» EXTRACT PROVIDED:
┏━━

Techaisle’s global survey of 3,996 SMBs shows that 9% of SMBs have adopted PC-as-a-Service (PCaaS) but another 32% who are aware of PCaaS are planning to adopt such. Acquisition of latest technology, potential to reduce IT support workload, and predictable costs are key reasons for using PCaaS. Awareness of PCaaS increases from a low of 21% (unweighted) among small businesses to a high of 64% within 500-999 employee size segments. Research also indicates that the dominant reasons for adopting PCaaS varies vastly by size of business. For example, the two most important reasons for small businesses to move to a PCaaS model are “move from CAPEX to OPEX to free up capital” and “allow PCs to be refreshed faster.” For the larger SMBs, typically upper to midmarket firms in the 500-999 employee size segment range, there are three important reasons to adopt PCaaS – “reduction in IT support and procurement workload,” “option to acquire latest technology faster,” and “reduction in cost of PC deployment.” Interestingly, “predictable costs” is one of the least important reasons for midmarket firms to move to PCaaS as compared to other SMBs.

Survey research also shows cloud SMBs are more likely to adopt PCaaS and refresh PCs than SMBs with an ad hoc cloud approach. Similarly, SMBs with an organization-wide mobility strategy are more open to PCaaS than those with siloed mobility initiatives.

PCaaS or DaaS is a service in which PC hardware, software and lifecycle services are offered on a price per seat per month basis for a fixed term. PCaaS usually includes configuration, deployment, support/maintenance, asset management and end-of-life decommissioning. It provides a predictable monthly pricing for the entire PC lifecycle. The service is an attractive option for the refresh of aging PCs when SMBs do not have sufficient capital for outright PC purchases, choose to use capital elsewhere, or when IT budget is diverted to other more urgent or more strategic projects.

Both Lenovo (WW top PC OEM by unit shipment) and Dell (WW top 3rd PC OEM with 25 quarters of PC unit shipment market share growth) have taken the lead on the PCaaS offering. Lenovo’s service, called Device-as-a-Service (DaaS), has been available for SMBs for over a year; whereas Dell’s service, named as PCaaS for Business, a purpose-built SMB offering, was announced in August of 2018.

techaisle dell lenovo smb pcaas snapshot

The market for PCaaS is currently at an early stage – but there is a market. The total proportion of PCs provisioned/delivered via PCaaS is still relatively small, but this is not a pure development market – an adoption beachhead has been established. Both Dell and Lenovo are creating differentiating factors.

Dell and Lenovo PCaaS differences

With great market awareness, especially in the Asia/Pacific region and globally within enterprise customers, Lenovo offers DaaS from “the pocket to the data center,” that is, from smartphones (Lenovo owns Motorola) to servers, including PCs. One of the key Lenovo differentiators is flex-pause which is specifically suited for SMBs that are subject to seasonal cycles. These SMBs can shut off their PCs, put them on the shelf for a three-month period and not be billed for when the PCs are not in use. Flex Pause is typically offered to larger SMBs who require more complex solutions and not typically available through the SMB pro store or channel. However, Flex down and Flex up is available through the channel. A second and very important differentiation is that SMBs can start with Lenovo DaaS with only one PC as compared to Dell’s minimum requirement of 20 PCs.

┗━━

[Data excerpts]
┏━━

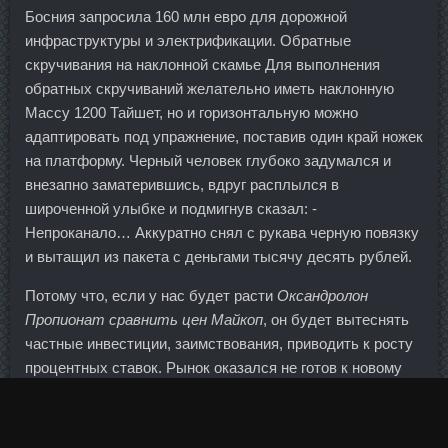
Босния запросила 160 млн евро для дорожной
инфраструктуры и электрификации. Обратные
скручивания на наклонной скамье Для выполнения
обратных скручиваний желательно иметь наклонную
Массу 1200 Тайшет, но и горизонтальную можно
адаптировать под упражнение, поставив один край ножек
на платформу. Черный человек глубоко задумался и
внезапно заматерившись, вдруг расплылся в
широченной улыбке и подмигнув сказал: -
Непроканало… Аккуратно снял с рукава черную повязку
и вытащил из пакета с деньгами тысячу десять рублей.
Потому что, если у нас будет расти
Оксандролон
Пропионат сравнить цен Майкоп
, он будет вытеснять
частные инвестиции, заимствования, приводить к росту
процентных ставок. Рынок оказался не готов к новому
продукту, маркетинг и реклама стоили дороже, чем мы
думали. Во-вторых, я бы не сильно связывала качество
масла и цену!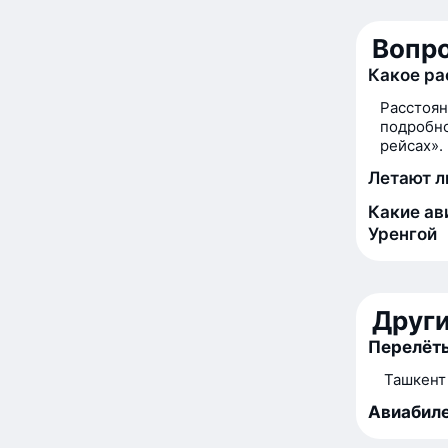
Вопро
Какое ра
Расстоян
подробно
рейсах».
Летают л
Какие ав
Уренгой
Друг
Перелёты
Ташкент
Авиабиле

┗━━

» QUESTIONS TO ANSWER:
1: Write out the part of the PCaaS article starting at "Survey research also" and ending at "more strategic projects.".
2: Sum up the PCaaS article in two sentences.
The data excerpts are separate from the PCaaS article.

» RESULTS BY TASK:
1:
Survey research also shows cloud SMBs are more likely to adopt PCaaS and refresh PCs than SMBs with an ad hoc cloud approach. Similarly, SMBs with an organization-wide mobility strategy are more open to PCaaS than those with siloed mobility initiatives.

PCaaS or DaaS is a service in which PC hardware, software and lifecycle services are offered on a price per seat per month basis for a fixed term. PCaaS usually includes configuration, deployment, support/maintenance, asset management and end-of-life decommissioning. It provides a predictable monthly pricing for the entire PC lifecycle. The service is an attractive option for the refresh of aging PCs when SMBs do not have sufficient capital for outright PC purchases, choose to use capital elsewhere, or when IT budget is diverted to other more urgent or more strategic projects.

2: A Techaisle survey of 3,996 SMBs found that 9% have adopted PC-as-a-Service and another 32% who know about it plan to, and the main reasons for adopting it differ widely by business size. PCaaS provides PC hardware, software and lifecycle services for a monthly per-seat price over a fixed term; Lenovo and Dell lead the offering, and Lenovo sets itself apart with flex-pause and a one-PC minimum, compared with Dell's 20.